Background: Gastrointestinal stromal tumors (GISTs) are the most common mesenchymal neoplasms of the gastrointestinal tract. GISTs often occur in middle-aged and older individuals. The main morphologic type of GISTs is the spindle cell type. Immunohistochemistry and genotyping can help to identify GISTs from other subgroups of sarcoma. Materials and Methods: This retrospective study collected 304 patients over a 10-year period (from January 2009 to June 2019) who were diagnosed with GISTs based on the pathological database of our hospital. We retrospectively analyzed the clinical manifestations and treatment strategies. Results: Anemia or gastrointestinal bleeding was the most common symptom (36.5%), followed by gastrointestinal discomfort (32.6%) and incidental findings (21.4%). Ruptured tumors with hollow organ perforation increased the mortality risk.

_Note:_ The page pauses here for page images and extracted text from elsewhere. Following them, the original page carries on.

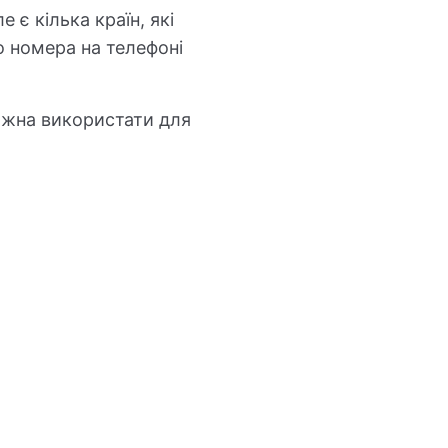
 є кілька країн, які
 номера на телефоні
можна використати для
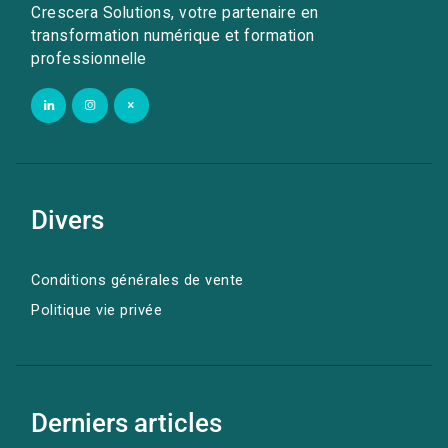
Crescera Solutions, votre partenaire en
transformation numérique et formation
professionnelle
Divers
Conditions générales de vente
Politique vie privée
Derniers articles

Liver metastasis and peritoneal seeding were the most two common patterns of recurrence. GISTs arising in adults are characterized by the near-universal expression of CD117/KIT antigen. Early surgery with margin-free resection is the best strategy for GISTs without metastasis. Routine lymph node dissection is not recommended. Laparoscopic surgery is feasible and safe for GISTs in the gastrointestinal tract. Endoscopic submucosal dissection to treat GISTs is suitable for small tumors with very low-to-intermediate risk in the stomach. Postoperative treatment with tyrosine kinase inhibitors can prolong recurrence-free survival after surgery. Conclusion: Surgical resection is the preferred treatment for patients without metastasis. Administration of tyrosine kinase inhibitors such as imatinib is recommended for unresectable, metastatic, or recurrent GISTs. Postoperative follow-up by computed tomography to detect early recurrence is recommended.